Since $M$ and $N^\perp$ are closed, $M \cap N^\perp$ is also closed and, by the projection theorem, $x^*$ exists and is unique, assuming that $M \cap N^\perp$ is not empty. Furthermore, $x^*-x_0 \in (M \cap N^\perp)^\perp$.
$x^* \in M \iff x^*=\sum_{j=1}^n\alpha_j x_j$, for some scalars $\alpha_j$. Defining $X$ as the matrix with columns $x_j$ and $\alpha$ as the vector of the $\alpha_j$'s, we can write $x^*=X \alpha$.
Using this in the equality constraints yields $\sum_{j=1}^n \alpha_j \langle x_j, y_i \rangle=c_i$ for $i=1,...,m$. Defining the $n \times m$ matrix $G$ with elements $G_{j,i} =\langle x_j, y_i \rangle$ and $c$ as the vector of the $c_i$'s, we can write $G'\alpha = c$.
If $m \geq n$, the solution of $G'\alpha = c$ either does not exist or is unique, so assume $m < n$.
Now, I probably have to use the fact that $\langle x^*-x_0, z \rangle = 0$ for any $z \in M \cap N^\perp$. Using this, we have:
$z \in M \cap N^\perp \implies z \in M \iff z = X\beta$ for some $n$-dimensional vector $\beta$.

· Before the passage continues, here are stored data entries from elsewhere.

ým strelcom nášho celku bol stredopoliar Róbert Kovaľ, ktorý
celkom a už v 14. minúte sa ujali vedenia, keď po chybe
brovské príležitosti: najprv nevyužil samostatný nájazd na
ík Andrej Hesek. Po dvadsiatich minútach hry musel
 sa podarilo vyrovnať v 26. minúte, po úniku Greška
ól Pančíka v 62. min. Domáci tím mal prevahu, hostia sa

Also, $z \in M \cap N^\perp \implies z \in N^\perp \iff \langle z, y_i \rangle=0$ for $i=1,...,m$.
Replacing $z = X\beta$ in the equalities $\langle z, y_i \rangle = 0$ yields $G'\beta = 0$, where $G$ is naturally the same as above.

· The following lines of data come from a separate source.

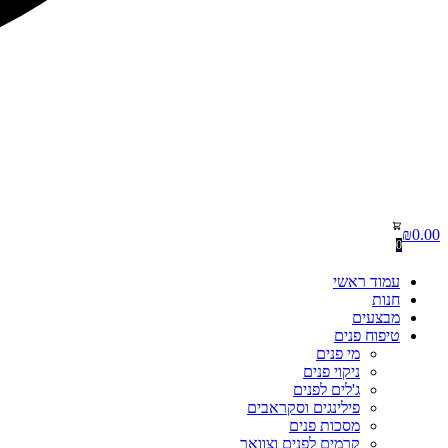
₪
0.00
0
עמוד ראשי
חנות
מבצעים
טיפוח פנים
מי פנים
ניקוי פנים
ג'לים לפנים
פילינגים וסקראבים
מסכות פנים
קרמים לפנים וצוואר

Finally, using $x^* = X\alpha$ and $z = X\beta$ in $\langle x^*-x_0, z \rangle = 0$, we obtain
$\langle X\alpha, X\beta \rangle = \langle x_0, X\beta \rangle$.

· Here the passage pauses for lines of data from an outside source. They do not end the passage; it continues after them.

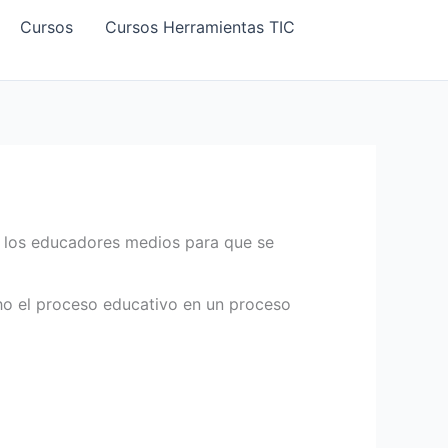
Cursos
Cursos Herramientas TIC
a los educadores medios para que se
cho el proceso educativo en un proceso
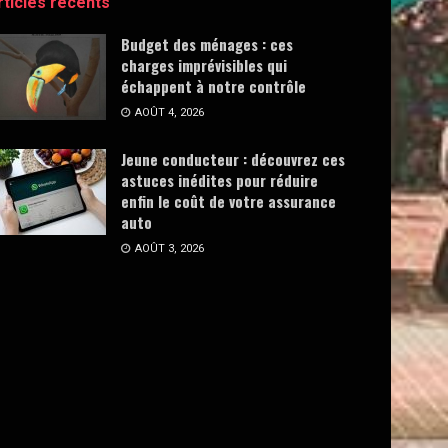
rticles récents
Budget des ménages : ces
charges imprévisibles qui
échappent à notre contrôle
AOÛT 4, 2026
Jeune conducteur : découvrez ces
astuces inédites pour réduire
enfin le coût de votre assurance
auto
AOÛT 3, 2026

And this is where I am stuck right now. We have $2n$ unknowns (the vectors $\alpha$ and $\beta$) and $2m+1$ equations:
$G'\alpha = c$ ($m$ equations),
$G'\beta = 0$ ($m$ equations),
$\langle X\alpha, X\beta \rangle = \langle x_0, X\beta \rangle$ (one equation),
where the last equation is clearly non-linear. Therefore, this cannot be the solution...
The mistake is at the very last point where you interpret $\beta$ as a solution (together with $\alpha$). Your condition basically says that $$ \exists\beta\colon G'\beta=0, z=X\beta\ \bot\ x^*-x_0 $$ However, it should be $$ \forall\beta\colon G'\beta=0\Rightarrow z=X\beta\ \bot\ x^*-x_0, $$ or equivalently $$ \beta\in\ker G'\Rightarrow \beta\ \bot\ X'(x^*-x_0). $$ In other words, $X'(x^*-x_0)$ annihilates the kernel of $G'$. Hence, it must belong to the image of $G$ $$ \exists\lambda\colon X'(x^*-x_0)=G\lambda\quad \Leftrightarrow\quad X'(X\alpha-x_0)=G\lambda. $$ This equation together with $G'\alpha=c$ results in $n+m$ equations and $n+m$ unknowns $(\alpha,\lambda)$.